- _Selected text_:

For an organization that ballyhooed every dollar raised to build a performing arts center, cheered the arrival of 2,458 tons of Indiana limestone and posed for countless photo ops, the Smith Center for the Performing Arts seems, well, quiet this time of year.

And just when there’s so much to get nutty about: 10 touring Broadway productions scheduled for next season, including the much coveted Book of Mormon; a lingering high from the six-week run of Wicked last summer; memories of the night David Sedaris had us laughing our pants off. And who could forget the Las Vegas Philharmonic’s March performance of Mahler’s Second Symphony with three Las Vegas choirs and operatic soloists?

The Smith Center

But there will be no fireworks, champagne waterfalls or public fist bumping on the Smith Center’s first-year anniversary March 10. As Myron Martin, president and CEO, points out, the center is already here, already a landmark; there’s nothing more to sell. They just need to keep the wheel oiled.

While wizards behind the scenes plan the 2014-15 season, about 60 performances will roll onto the stages at the five-acre campus in the next two months alone, including Burt Bacharach, Bobby McFerrin, Arlo Guthrie, SF Jazz Collective, Ira Glass, the Philharmonic and Shrek.

Officials constructed the first season with a little of everything, and after notching 420,000 individual ticket sales, 11,450 Broadway-season subscribers and 657 buses full of school kids, the Valley’s largest cultural institution is still sorting out audience interest. Keeping most of the people happy most of the time can be an arduous task. Productions are costly and labor intensive, and our community is as diverse culturally as it is financially.

- _Extracted information_:
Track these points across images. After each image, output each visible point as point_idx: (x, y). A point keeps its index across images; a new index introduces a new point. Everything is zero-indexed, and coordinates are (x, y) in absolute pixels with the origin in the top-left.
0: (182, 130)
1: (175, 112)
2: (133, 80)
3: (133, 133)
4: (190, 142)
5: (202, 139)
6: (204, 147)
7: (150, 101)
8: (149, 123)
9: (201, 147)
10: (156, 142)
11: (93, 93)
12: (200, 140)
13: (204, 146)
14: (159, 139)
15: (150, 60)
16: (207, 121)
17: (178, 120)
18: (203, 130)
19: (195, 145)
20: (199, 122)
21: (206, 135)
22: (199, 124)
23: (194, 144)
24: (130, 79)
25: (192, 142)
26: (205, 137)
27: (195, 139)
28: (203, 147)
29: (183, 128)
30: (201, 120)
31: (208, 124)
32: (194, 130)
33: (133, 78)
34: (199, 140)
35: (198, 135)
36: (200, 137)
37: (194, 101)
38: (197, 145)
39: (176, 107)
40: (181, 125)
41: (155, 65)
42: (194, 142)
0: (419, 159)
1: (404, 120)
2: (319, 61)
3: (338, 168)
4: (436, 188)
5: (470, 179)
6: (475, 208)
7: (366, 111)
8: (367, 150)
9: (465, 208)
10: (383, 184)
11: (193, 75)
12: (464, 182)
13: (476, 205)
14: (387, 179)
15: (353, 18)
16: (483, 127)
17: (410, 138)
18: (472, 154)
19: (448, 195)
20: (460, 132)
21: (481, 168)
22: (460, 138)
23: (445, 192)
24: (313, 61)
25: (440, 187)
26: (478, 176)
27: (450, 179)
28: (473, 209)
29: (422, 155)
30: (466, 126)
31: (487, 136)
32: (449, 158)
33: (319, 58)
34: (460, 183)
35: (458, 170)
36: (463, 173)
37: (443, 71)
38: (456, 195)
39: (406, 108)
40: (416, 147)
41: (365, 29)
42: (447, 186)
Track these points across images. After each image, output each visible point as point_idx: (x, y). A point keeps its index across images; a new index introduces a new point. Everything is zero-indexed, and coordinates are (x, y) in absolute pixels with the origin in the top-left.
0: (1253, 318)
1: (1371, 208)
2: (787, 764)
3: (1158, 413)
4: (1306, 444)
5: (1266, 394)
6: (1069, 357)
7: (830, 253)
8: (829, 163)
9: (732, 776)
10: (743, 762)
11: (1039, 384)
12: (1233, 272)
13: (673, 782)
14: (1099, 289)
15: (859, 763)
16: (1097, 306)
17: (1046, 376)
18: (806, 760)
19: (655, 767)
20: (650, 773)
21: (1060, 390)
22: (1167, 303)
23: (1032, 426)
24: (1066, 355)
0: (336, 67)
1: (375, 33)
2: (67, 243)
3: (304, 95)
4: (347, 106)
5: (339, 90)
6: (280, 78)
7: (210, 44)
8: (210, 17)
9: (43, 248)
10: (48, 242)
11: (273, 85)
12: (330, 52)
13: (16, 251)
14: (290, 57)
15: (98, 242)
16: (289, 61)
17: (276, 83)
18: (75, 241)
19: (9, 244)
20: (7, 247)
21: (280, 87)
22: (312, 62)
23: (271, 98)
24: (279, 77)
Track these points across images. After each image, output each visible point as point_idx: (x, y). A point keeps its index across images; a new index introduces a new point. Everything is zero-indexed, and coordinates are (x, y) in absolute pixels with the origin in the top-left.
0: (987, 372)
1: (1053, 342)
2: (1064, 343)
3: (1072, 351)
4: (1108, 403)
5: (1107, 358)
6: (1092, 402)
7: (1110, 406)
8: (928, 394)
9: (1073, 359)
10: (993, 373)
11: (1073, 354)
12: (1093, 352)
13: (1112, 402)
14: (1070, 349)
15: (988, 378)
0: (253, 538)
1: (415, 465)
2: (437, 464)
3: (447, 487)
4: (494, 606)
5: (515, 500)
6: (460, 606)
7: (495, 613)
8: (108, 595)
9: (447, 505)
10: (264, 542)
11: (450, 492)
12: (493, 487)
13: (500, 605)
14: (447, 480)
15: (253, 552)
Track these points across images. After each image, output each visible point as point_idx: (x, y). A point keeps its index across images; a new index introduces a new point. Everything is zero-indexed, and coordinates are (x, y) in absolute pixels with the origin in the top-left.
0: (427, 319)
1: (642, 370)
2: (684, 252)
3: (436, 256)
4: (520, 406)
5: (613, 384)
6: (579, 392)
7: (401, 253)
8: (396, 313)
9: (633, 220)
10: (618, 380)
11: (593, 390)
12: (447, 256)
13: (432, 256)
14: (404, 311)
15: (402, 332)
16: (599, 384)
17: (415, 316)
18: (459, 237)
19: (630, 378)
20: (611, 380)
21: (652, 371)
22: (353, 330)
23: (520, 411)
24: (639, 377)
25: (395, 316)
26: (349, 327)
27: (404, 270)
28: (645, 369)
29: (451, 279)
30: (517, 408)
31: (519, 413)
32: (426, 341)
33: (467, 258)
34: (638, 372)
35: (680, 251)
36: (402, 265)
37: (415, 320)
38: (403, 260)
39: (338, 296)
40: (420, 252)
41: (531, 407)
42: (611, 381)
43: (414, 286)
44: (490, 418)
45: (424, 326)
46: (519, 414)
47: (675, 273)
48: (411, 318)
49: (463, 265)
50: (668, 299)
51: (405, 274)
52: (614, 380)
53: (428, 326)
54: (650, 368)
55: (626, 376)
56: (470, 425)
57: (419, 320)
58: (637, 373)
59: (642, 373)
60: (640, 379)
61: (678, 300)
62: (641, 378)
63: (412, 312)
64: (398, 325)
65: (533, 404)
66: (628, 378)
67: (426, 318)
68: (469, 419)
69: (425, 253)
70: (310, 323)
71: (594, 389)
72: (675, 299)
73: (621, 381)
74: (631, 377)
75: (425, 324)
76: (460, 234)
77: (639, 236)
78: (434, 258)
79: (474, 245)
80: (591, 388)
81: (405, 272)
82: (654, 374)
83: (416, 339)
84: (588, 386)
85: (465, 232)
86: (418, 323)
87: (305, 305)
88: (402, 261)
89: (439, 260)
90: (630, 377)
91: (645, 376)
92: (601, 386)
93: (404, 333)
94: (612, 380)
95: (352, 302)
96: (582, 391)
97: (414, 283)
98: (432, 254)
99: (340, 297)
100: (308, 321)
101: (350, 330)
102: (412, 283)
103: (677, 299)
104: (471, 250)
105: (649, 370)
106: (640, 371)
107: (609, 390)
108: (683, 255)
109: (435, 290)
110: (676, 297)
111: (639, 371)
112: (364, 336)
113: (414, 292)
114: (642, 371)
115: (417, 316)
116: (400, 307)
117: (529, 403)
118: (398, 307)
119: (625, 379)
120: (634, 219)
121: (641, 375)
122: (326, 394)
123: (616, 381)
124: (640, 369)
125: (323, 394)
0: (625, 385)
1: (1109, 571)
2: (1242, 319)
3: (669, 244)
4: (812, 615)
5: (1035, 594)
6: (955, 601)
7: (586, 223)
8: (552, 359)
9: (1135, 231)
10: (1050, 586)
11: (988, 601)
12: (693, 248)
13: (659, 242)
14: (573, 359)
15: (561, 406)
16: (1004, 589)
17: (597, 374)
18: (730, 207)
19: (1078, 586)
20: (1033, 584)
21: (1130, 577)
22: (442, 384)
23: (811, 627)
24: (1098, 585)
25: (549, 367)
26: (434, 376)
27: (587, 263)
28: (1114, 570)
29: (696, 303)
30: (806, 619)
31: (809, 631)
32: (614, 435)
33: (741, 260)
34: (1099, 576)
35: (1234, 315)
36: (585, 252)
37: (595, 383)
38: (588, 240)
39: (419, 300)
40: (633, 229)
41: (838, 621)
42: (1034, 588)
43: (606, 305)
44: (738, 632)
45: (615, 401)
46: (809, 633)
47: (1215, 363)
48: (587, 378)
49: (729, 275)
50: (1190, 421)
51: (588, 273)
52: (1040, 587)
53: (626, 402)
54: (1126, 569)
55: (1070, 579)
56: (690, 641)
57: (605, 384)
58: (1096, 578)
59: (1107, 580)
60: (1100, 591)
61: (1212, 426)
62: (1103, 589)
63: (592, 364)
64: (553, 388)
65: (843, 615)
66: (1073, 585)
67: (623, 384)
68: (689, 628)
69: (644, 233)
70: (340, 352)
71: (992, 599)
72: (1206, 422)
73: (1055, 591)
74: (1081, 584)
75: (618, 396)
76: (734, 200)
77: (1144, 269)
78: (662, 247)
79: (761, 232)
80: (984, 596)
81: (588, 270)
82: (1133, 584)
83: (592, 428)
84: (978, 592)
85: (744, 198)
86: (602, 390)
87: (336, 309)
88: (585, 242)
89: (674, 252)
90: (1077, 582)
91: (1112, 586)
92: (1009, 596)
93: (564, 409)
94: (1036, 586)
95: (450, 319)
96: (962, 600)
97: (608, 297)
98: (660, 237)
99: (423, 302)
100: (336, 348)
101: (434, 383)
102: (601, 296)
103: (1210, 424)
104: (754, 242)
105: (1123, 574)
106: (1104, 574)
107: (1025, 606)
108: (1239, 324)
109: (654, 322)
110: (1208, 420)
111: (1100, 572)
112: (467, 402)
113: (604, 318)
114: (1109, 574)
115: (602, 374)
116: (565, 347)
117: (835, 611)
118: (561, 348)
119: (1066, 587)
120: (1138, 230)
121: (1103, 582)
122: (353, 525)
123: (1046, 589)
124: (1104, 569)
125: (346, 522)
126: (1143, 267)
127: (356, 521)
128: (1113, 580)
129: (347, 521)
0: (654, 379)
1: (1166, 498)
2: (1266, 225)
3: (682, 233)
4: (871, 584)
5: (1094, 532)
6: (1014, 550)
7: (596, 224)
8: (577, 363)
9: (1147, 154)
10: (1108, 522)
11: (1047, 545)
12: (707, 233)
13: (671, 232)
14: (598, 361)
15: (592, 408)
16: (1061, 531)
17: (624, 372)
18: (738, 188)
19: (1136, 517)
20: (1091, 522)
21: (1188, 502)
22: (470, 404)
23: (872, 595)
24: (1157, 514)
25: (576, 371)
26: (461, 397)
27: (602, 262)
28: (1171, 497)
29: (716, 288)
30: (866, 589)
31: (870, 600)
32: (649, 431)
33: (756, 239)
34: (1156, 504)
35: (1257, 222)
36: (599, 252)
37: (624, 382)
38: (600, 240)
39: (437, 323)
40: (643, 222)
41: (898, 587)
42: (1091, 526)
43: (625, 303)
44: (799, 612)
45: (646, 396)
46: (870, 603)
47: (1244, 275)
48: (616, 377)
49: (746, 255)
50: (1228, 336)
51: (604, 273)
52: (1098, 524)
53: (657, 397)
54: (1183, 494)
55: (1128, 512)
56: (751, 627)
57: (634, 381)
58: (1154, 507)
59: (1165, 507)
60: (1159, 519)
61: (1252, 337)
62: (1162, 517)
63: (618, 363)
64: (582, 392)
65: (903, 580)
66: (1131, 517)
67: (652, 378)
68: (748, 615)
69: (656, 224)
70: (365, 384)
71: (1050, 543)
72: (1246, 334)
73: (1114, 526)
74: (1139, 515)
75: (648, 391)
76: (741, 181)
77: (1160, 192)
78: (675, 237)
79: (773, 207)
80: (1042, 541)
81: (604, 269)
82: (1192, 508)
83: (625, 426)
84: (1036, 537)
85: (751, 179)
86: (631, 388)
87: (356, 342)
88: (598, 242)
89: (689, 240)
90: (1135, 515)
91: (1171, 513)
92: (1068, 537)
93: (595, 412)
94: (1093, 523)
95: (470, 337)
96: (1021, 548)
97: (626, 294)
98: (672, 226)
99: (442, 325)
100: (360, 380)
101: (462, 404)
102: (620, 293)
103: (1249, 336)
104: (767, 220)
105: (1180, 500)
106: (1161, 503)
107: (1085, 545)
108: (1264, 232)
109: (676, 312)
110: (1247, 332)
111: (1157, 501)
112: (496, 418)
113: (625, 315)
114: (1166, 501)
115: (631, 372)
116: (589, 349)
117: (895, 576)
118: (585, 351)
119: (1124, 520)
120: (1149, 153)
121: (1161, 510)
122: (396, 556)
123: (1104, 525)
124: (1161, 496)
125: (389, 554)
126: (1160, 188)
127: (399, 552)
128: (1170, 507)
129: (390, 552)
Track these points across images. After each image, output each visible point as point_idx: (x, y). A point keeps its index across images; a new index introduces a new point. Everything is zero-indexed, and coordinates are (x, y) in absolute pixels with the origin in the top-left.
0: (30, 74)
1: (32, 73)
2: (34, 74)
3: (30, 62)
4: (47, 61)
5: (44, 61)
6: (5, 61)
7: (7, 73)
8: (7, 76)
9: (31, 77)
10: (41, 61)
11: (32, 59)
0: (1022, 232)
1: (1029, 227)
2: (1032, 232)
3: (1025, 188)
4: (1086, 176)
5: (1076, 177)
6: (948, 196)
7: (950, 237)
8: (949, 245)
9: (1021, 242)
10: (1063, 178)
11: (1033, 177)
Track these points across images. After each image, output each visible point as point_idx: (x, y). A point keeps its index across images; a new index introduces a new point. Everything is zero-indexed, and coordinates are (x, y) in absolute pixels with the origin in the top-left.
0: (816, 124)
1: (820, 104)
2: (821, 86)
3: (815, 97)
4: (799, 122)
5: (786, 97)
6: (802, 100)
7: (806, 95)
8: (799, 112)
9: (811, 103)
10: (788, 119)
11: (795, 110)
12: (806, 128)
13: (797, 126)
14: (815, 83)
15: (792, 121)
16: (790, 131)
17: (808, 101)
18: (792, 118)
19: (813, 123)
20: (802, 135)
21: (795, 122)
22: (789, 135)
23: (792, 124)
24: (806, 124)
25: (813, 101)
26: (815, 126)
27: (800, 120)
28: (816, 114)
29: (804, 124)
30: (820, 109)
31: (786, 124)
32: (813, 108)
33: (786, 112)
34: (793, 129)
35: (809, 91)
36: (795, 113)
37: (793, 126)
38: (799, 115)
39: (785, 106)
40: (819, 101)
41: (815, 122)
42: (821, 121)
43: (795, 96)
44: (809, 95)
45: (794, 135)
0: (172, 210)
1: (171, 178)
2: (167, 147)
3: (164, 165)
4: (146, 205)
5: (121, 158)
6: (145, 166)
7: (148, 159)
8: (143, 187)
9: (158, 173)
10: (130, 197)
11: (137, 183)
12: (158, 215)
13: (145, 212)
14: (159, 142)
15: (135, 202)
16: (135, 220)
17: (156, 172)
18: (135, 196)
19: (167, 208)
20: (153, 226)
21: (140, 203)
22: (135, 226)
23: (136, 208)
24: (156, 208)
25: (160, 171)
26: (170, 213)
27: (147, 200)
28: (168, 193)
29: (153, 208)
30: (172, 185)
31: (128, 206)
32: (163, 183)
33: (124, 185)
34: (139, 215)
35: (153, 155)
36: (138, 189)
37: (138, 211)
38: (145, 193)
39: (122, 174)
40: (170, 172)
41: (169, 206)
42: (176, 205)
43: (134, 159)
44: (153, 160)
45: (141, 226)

- _Using the information_:
1. Answer these questions from the Smith Center text:
(a) How many tons of Indiana limestone arrived for the building?
(b) On what date does the center mark its first-year anniversary?
(c) How many Broadway-season subscribers did the first season bring in?
2. Output a word-for-word copy of the Smith Center text, starting at the words "And just when" and stopping after "the wheel oiled.".

- _Answers provided_:
1.
(a) 2,458 tons
(b) March 10
(c) 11,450

2.
And just when there’s so much to get nutty about: 10 touring Broadway productions scheduled for next season, including the much coveted Book of Mormon; a lingering high from the six-week run of Wicked last summer; memories of the night David Sedaris had us laughing our pants off. And who could forget the Las Vegas Philharmonic’s March performance of Mahler’s Second Symphony with three Las Vegas choirs and operatic soloists?

The Smith Center

But there will be no fireworks, champagne waterfalls or public fist bumping on the Smith Center’s first-year anniversary March 10. As Myron Martin, president and CEO, points out, the center is already here, already a landmark; there’s nothing more to sell. They just need to keep the wheel oiled.